Başbakan Yıldırım, diğer önemli projenin de Marmaray olduğunu, bu projenin Boğaz'ın altından iki kıtayı birleştirdiğini ve İstanbul'a toplu taşımada nefes aldırdığını kaydetti.
Avrasya Tüneli'nin de 106 metre olduğunu, Boğaz'ın altında bu büyüklükte bir başka proje bulunmadığını vurgulayan Yıldırım, sözlerini şöyle sürdürdü:
"Mühendislik açısından bu proje, çok ama çok önemli, zor bir projedir. Çünkü geçtiği güzergahta bir derin yarık vardı. O yarığı özel mühendislik teknolojileriyle geçmek suretiyle bu projeyi de hayata geçirdik. Bunlar denizin altında olduğu için görünmüyor, insanlar kullandığı zaman anlıyor. Ben geçen gün Sabiha Gökçen'den geldim Fatih Camisi'ne, Naim Süleymanoğlu'nun cenazesine katılacaktım. Zaman çok dar, bir an için Avrasya Tüneli'ni unuttum, 'Arkadaşlar yetişemeyeceğiz, niye böyle oldu?' diye telaşlanırken, dediler ki 'Efendim niye merak ediyorsunuz, Avrasya Tüneli var, geçeceğiz, daha ezan okunmadan varırız.' Sabiha Gökçen'den çıktığımızda ezana 7 dakika vardı, biz 7 dakikada Fatih Camisi'ne geldik. İşte teknoloji bu, kolaylık bu, insana hizmet bu. Bunları Türkiye yaptı. Her türlü engellemeye rağmen yaptı. Onun için, ülkemizi, kendimizi hiçbir zaman küçük görmeyelim. Bunu yaptığımız için kıskanıyorlar ve ayağımıza çelme takmak için her fırsatı değerlendiriyorlar. Bunu da bilmenizi istiyorum. İstedikleri şey çok belli, 'Türkiye edilgen olsun, biz söyleyelim, üç dakika sonra Türkiye konuşsun, hemen cevap vermesin. Türkiye kim oluyor da bölgede politika belirliyor, karar veriyor. Türkiye bizi takip eder.' Bu dönemler geçti. Bu bölgenin kaderini, yine bu bölgede yaşayanlar belirler, uzaktan gelenler değil."
- "Moral değerlerimizi maalesef aşındırmaya çalışıyorlar"
Çanakkale 1915 Köprüsü'nün iki kulesi arasındaki açıklığın da dünyanın en büyüğü olduğuna dikkati çeken Başbakan Yıldırım, "Hep 'en'lerle konuşuyoruz. 2 bin 23 metre iki kule arasındaki açıklık. Muazzam bir eser. İnşallah Cumhuriyetimizin yüzüncü yılında onu da yapmış olacağız." dedi.
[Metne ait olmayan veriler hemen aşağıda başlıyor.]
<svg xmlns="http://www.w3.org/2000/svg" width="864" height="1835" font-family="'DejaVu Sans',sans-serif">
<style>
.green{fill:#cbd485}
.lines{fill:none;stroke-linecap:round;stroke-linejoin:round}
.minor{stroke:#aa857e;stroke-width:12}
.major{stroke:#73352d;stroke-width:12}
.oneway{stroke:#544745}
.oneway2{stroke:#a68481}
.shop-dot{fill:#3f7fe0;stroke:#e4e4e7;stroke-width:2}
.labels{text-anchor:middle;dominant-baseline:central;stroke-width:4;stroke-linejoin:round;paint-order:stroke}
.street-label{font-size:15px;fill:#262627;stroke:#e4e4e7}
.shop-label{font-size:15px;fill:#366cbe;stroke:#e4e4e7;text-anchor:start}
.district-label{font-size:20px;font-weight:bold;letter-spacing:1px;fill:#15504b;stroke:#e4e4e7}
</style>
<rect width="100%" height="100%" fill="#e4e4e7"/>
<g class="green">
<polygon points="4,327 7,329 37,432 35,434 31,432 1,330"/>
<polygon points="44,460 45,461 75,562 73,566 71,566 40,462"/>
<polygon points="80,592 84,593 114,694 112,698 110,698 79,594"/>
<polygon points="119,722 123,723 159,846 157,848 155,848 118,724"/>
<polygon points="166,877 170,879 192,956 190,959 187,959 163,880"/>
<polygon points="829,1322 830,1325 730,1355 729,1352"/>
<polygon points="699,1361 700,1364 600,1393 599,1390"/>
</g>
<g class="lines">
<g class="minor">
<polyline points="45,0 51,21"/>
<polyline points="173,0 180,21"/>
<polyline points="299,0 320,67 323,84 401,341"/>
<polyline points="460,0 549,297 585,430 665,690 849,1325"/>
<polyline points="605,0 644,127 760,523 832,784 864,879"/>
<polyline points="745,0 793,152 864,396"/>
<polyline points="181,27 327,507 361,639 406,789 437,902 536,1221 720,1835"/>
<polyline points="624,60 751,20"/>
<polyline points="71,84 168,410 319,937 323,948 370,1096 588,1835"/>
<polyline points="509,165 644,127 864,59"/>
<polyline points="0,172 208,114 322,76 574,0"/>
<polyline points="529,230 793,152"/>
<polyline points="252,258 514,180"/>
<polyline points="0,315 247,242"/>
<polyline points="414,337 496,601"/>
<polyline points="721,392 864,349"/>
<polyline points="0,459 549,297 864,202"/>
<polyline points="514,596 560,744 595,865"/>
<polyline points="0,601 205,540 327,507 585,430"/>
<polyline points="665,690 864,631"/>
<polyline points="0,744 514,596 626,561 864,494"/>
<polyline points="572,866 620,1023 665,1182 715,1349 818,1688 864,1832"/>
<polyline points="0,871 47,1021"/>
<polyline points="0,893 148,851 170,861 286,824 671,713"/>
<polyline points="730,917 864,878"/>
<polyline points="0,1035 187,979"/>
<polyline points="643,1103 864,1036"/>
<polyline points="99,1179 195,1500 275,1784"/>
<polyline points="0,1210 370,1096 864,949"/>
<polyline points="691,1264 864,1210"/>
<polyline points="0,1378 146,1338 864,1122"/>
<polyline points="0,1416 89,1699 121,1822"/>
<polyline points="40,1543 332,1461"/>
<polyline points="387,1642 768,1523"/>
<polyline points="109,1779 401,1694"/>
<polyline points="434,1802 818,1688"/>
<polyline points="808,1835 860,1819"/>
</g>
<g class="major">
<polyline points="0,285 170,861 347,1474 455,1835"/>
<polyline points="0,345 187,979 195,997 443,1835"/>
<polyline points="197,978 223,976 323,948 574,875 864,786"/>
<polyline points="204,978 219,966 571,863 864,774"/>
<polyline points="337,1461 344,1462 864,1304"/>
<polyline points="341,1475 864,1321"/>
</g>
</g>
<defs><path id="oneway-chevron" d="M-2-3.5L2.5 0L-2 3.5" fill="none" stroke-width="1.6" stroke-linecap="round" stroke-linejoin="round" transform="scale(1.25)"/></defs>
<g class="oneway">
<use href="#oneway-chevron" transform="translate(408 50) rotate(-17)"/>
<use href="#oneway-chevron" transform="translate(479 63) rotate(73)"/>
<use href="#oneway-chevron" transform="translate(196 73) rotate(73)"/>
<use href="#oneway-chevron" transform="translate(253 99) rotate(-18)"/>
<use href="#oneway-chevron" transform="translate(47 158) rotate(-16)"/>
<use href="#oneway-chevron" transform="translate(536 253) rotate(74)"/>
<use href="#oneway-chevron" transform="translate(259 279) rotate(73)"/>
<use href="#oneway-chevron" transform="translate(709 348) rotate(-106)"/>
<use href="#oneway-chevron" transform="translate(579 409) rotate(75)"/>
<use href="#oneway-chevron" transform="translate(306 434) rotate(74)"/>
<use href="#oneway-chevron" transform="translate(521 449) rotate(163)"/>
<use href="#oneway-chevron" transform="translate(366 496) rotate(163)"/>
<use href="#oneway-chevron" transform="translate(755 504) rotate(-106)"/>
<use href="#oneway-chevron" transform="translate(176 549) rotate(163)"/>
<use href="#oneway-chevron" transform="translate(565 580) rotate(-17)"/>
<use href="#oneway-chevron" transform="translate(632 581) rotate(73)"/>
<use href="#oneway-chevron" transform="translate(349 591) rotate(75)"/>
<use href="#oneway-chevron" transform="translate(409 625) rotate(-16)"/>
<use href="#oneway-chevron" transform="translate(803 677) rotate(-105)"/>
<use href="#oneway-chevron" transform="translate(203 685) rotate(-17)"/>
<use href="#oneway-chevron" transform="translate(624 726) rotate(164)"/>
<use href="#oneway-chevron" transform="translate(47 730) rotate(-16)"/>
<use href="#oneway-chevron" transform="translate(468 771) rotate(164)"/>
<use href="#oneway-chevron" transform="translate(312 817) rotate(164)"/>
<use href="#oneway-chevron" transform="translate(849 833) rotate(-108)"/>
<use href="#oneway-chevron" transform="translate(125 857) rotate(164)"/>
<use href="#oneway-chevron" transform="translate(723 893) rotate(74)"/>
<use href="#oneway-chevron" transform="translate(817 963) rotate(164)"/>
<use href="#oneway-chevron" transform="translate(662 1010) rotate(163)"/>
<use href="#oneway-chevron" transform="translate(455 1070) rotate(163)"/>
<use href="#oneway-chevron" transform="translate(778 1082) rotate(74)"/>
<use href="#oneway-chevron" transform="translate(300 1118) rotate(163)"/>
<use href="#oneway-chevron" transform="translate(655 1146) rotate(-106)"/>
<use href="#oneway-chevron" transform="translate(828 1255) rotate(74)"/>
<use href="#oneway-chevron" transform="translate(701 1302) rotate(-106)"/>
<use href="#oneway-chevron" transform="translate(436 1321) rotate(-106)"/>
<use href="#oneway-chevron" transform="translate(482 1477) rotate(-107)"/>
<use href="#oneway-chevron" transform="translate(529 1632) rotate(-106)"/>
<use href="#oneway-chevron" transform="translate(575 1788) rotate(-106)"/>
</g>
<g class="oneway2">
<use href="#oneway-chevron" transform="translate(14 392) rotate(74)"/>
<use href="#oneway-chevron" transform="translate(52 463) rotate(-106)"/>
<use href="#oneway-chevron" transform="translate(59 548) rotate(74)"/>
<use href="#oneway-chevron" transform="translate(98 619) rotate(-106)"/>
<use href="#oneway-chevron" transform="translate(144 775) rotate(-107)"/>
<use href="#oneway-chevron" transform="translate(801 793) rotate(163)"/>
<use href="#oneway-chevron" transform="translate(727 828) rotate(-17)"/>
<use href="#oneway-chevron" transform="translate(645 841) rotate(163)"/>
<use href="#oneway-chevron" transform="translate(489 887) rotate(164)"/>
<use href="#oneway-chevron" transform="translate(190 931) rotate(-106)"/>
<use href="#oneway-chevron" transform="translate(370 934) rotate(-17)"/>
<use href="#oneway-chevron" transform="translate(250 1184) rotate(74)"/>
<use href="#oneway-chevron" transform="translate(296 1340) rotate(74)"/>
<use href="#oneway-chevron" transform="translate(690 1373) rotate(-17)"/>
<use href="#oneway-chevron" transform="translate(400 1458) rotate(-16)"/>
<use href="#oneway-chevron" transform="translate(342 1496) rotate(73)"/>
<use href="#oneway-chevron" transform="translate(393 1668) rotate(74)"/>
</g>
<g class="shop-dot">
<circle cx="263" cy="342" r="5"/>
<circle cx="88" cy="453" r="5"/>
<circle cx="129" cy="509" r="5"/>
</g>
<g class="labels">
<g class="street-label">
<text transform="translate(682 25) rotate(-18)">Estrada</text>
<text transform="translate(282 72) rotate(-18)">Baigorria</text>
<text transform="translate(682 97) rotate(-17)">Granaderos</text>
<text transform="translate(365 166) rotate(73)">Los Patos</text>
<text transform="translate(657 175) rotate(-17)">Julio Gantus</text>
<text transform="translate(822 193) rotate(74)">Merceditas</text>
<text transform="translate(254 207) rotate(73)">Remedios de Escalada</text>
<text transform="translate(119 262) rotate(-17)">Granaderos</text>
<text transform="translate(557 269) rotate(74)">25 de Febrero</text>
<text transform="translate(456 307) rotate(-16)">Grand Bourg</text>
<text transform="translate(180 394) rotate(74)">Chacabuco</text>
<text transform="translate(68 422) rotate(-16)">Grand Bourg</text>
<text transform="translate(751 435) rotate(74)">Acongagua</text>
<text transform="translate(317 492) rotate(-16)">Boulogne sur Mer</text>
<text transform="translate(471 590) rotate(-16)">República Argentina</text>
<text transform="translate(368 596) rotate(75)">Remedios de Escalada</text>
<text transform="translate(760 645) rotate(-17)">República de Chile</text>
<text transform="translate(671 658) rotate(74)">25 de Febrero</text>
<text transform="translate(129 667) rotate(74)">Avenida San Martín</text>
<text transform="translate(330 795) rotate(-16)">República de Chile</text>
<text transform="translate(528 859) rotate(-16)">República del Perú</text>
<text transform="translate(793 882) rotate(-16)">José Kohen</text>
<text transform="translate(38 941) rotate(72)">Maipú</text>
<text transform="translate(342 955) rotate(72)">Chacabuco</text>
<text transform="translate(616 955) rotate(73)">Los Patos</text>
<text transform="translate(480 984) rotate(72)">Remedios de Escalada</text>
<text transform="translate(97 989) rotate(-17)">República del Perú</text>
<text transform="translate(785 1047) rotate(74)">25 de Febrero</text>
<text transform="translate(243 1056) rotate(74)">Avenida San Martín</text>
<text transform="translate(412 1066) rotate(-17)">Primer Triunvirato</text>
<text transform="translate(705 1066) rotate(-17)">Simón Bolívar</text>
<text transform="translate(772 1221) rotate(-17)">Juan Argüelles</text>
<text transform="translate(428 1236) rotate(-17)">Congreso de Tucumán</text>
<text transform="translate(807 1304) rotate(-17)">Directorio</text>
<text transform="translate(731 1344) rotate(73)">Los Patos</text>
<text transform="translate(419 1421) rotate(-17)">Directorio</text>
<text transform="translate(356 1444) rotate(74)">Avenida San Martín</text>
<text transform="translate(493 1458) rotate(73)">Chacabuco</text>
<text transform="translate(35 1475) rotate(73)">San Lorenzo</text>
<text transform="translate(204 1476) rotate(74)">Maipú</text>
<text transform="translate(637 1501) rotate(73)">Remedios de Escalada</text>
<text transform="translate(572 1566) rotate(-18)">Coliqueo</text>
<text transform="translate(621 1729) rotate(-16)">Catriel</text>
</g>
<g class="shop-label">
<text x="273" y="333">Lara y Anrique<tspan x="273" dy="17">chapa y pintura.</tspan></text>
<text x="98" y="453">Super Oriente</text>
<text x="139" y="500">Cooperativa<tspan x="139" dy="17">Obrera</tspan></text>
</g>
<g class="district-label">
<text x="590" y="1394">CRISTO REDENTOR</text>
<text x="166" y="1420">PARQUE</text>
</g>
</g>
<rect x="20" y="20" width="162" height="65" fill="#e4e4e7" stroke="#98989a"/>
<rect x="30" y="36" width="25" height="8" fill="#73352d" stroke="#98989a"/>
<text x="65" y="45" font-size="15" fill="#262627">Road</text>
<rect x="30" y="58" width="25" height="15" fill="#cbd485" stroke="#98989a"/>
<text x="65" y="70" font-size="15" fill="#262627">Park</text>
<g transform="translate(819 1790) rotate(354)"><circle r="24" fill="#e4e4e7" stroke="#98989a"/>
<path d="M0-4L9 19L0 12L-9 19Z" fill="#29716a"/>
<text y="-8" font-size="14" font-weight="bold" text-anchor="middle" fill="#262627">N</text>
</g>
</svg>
Kanal İstanbul'un da dünyanın en büyük projelerinden biri olduğunun altını çizen Yıldırım, "Bunları niye anlatıyorum? Bunları şunun için anlatıyorum. Bakın Türkiye'de maalesef güzel şeyleri gözden kaçırmaya çalışıyorlar, eften püften konuları ön plana çıkararak, moral değerlerimizi maalesef aşındırmaya çalışıyorlar. 15 yılda bu hizmetleri yaptık ama bu hizmetleri yaparken, o kadar çok engelle karşılaştık ki her seferinde önümüze başka bir şekilde, başka bir kılıkta çıkanlar oldu. Daha iktidara geldiğimiz ilk aylarda hemen bir muhtıra verildi. Belki de çoğunuz hatırlamıyorsunuz, 8 Ocak 2003. Daha AK Parti iktidara geleli bir buçuk ay bile olmamış. Neymiş efendim? 'İrticai faaliyetler artık sürdürülemez bir noktaya gelmiş, dolayısıyla hükümetin kendine ayar, çeki düzen vermesi...' O gün bir şey oldu, Diyarbakır'da bir uçak kazası oldu maalesef 56 vatandaşımız hayatını kaybetti ve bu muhtıra güme gitti, gündemden düştü." değerlendirmesinde bulundu.
- "Bütün mihraklara gereken cevabı verdik"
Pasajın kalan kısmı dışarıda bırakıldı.